Lucy, the second of a family of seven children —four girls and three boys— was at the time she was kidnapped, a Senior Secondary School 1 pupil of Government Girls College, Talata Mafara, in Zamfara State.
According to Mr. Ejeh, one of his relatives, James Oblaka, sent a petition dated November 12, 2009, and addressed to the Executive Secretary of the National Agency for Prohibition of Trafficking In Persons, reporting the incident.
The petition, a copy of which was shown to SUNDAY PUNCH on Friday, bears the NAPTIP’s acknowledgment stamp that the agency received it on November 13, 2009.
He said NAPTIP responded to the petition by sending two officials to Talata Mafara to investigate the case.
“When the two men discussed with me, they said they needed to meet with the Emir. They later returned from the Emir’s place, promising to get back to me but I have never heard from them since then,” he said.

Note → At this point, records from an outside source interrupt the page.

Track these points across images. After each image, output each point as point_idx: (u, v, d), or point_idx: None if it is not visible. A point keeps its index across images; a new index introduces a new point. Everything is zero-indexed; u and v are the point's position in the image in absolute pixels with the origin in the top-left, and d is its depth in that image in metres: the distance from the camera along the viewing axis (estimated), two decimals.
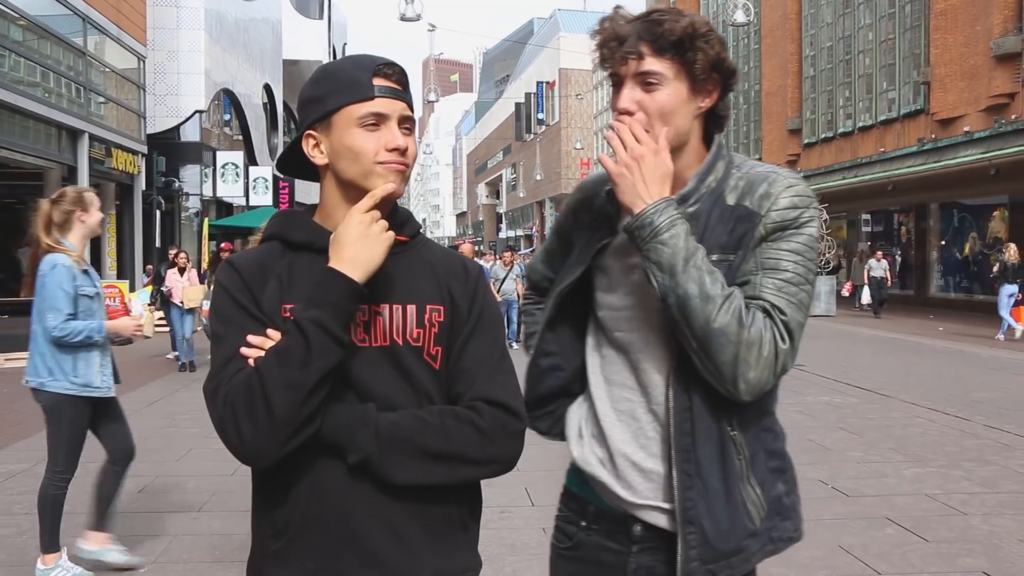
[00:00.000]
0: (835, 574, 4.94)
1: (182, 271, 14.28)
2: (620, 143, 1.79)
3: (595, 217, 1.97)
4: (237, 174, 29.79)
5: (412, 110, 1.72)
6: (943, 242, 29.09)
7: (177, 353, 14.59)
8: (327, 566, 1.63)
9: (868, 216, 34.10)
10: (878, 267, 24.98)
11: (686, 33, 1.78)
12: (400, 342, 1.68)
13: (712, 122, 1.93)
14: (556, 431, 2.04)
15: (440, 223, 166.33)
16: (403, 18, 24.88)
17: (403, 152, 1.67)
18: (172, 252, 15.95)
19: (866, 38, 33.09)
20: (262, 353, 1.58)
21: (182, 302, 13.77)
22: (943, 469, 7.25)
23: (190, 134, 27.42)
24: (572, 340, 2.02)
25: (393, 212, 1.75)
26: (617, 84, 1.85)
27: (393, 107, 1.67)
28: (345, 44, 58.64)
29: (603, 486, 1.91)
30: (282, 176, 34.28)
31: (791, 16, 38.34)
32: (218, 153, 29.68)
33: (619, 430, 1.91)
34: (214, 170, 29.29)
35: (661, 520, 1.86)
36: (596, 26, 1.88)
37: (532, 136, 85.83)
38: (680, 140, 1.85)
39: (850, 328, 21.15)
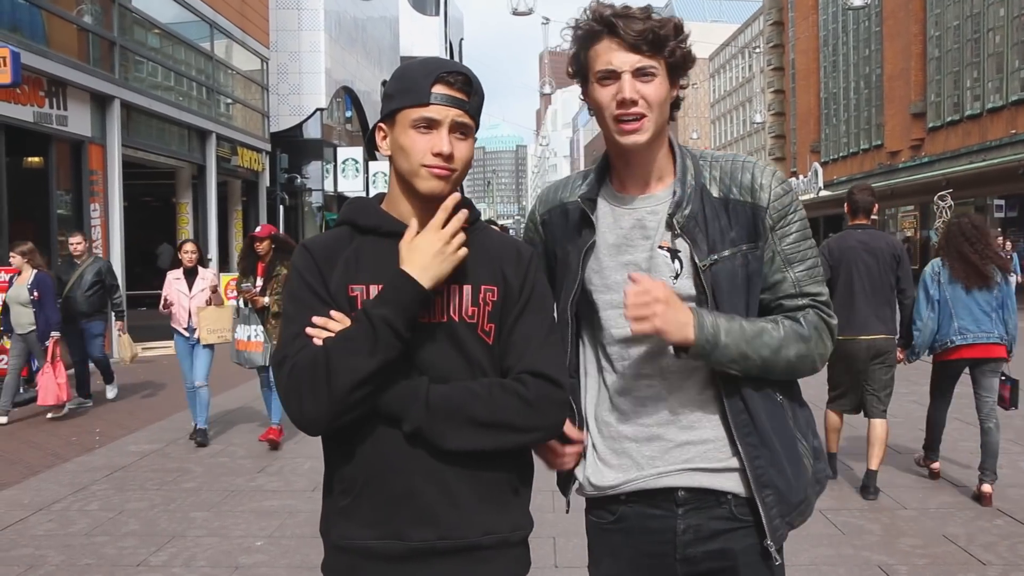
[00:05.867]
0: (936, 563, 4.89)
1: (191, 273, 8.41)
2: (634, 306, 1.87)
3: (572, 223, 2.10)
4: (357, 169, 30.52)
5: (471, 117, 1.87)
6: None
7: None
8: (385, 521, 1.81)
9: (1002, 201, 32.65)
10: None
11: (674, 33, 1.93)
12: (456, 319, 1.85)
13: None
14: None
15: None
16: (515, 12, 25.07)
17: (448, 157, 1.82)
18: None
19: (997, 15, 31.72)
20: (324, 333, 1.77)
21: (193, 329, 8.21)
22: None
23: (312, 131, 28.23)
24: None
25: None
26: (610, 75, 1.93)
27: (446, 113, 1.82)
28: (462, 39, 59.27)
29: (632, 481, 2.03)
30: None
31: None
32: (339, 149, 30.44)
33: (645, 414, 2.03)
34: (335, 166, 30.09)
35: (704, 480, 2.00)
36: (589, 16, 1.96)
37: None
38: (662, 129, 1.99)
39: None
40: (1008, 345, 6.11)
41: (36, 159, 13.86)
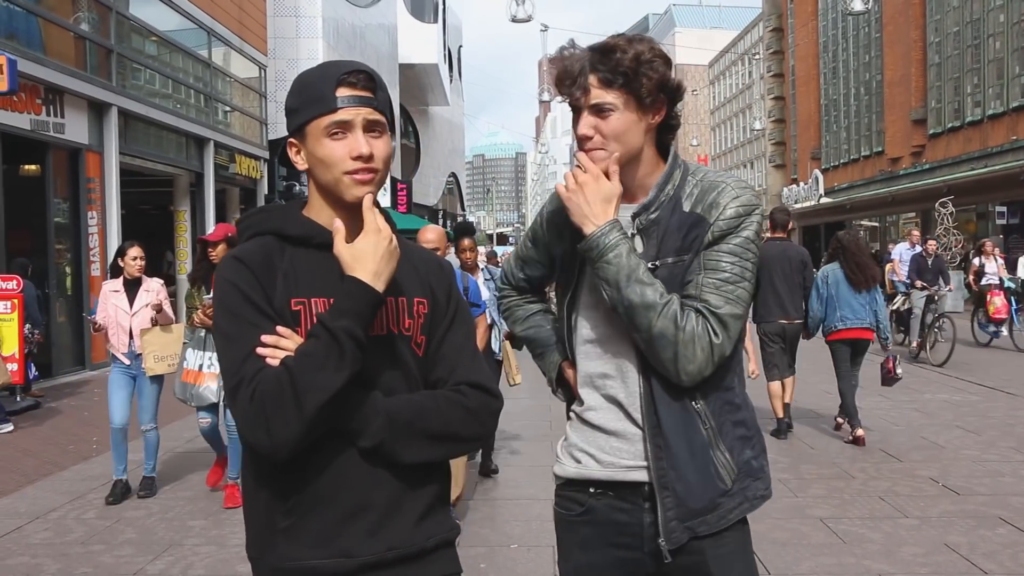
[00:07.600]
0: (937, 571, 4.86)
1: (132, 284, 6.84)
2: (571, 173, 2.06)
3: (573, 229, 2.11)
4: None
5: (382, 112, 1.83)
6: None
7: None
8: (336, 536, 1.76)
9: (1003, 208, 32.60)
10: None
11: (632, 65, 1.99)
12: (395, 331, 1.85)
13: (663, 131, 2.14)
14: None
15: None
16: (514, 19, 25.00)
17: (368, 158, 1.78)
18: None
19: (997, 20, 31.77)
20: (279, 353, 1.69)
21: (137, 354, 6.74)
22: None
23: None
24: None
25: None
26: (576, 110, 2.07)
27: (357, 113, 1.78)
28: (460, 47, 59.34)
29: (600, 471, 2.13)
30: (399, 179, 34.23)
31: (914, 2, 37.07)
32: None
33: (606, 414, 2.13)
34: None
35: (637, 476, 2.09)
36: (555, 55, 2.12)
37: None
38: (633, 154, 2.09)
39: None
40: (876, 330, 8.30)
41: (33, 167, 13.85)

He also showed SUNDAY PUNCH a copy of another letter of complaint dated January 28, 2010, sent to the then Inspector-General of Police, Mr. Ogbonaya Onovo.
The letter, which was also signed by Oblaka on behalf of the Ejehs, bore the stamp of the office of the Inspector-General of Police which shows that it was received on February 3, 2010.
But David said he never got any response from the Force Headquarters.
Attempts by SUNDAY PUNCH to contact the Zamfara State Commissioner of Police, Mr. Istifanus Shettima, on Friday, were not successful as his telephone line was unreachable.
There was also no response to the text message sent to his telephone line.
The Force Public Relations Officer, Bisi Kolawole, did not respond to either calls or text message sent to her phone.
Last Friday, SUNDAY PUNCH also engaged a fluent speaker of Hausa to reach Awaisu through a telephone line he normally used to contact Lucy’s parents.
But after a brief introduction that our correspondent wanted to make an inquiry from him, the masculine voice on the other side of the conversation brashly responded he was not Awaisu.
When contacted on Friday, NAPTIP’s Head of Press and Public Relations, Mr. Josiah Emerole, said he had been off work on health grounds for about a week, and needed time to find out the facts about the case from investigators.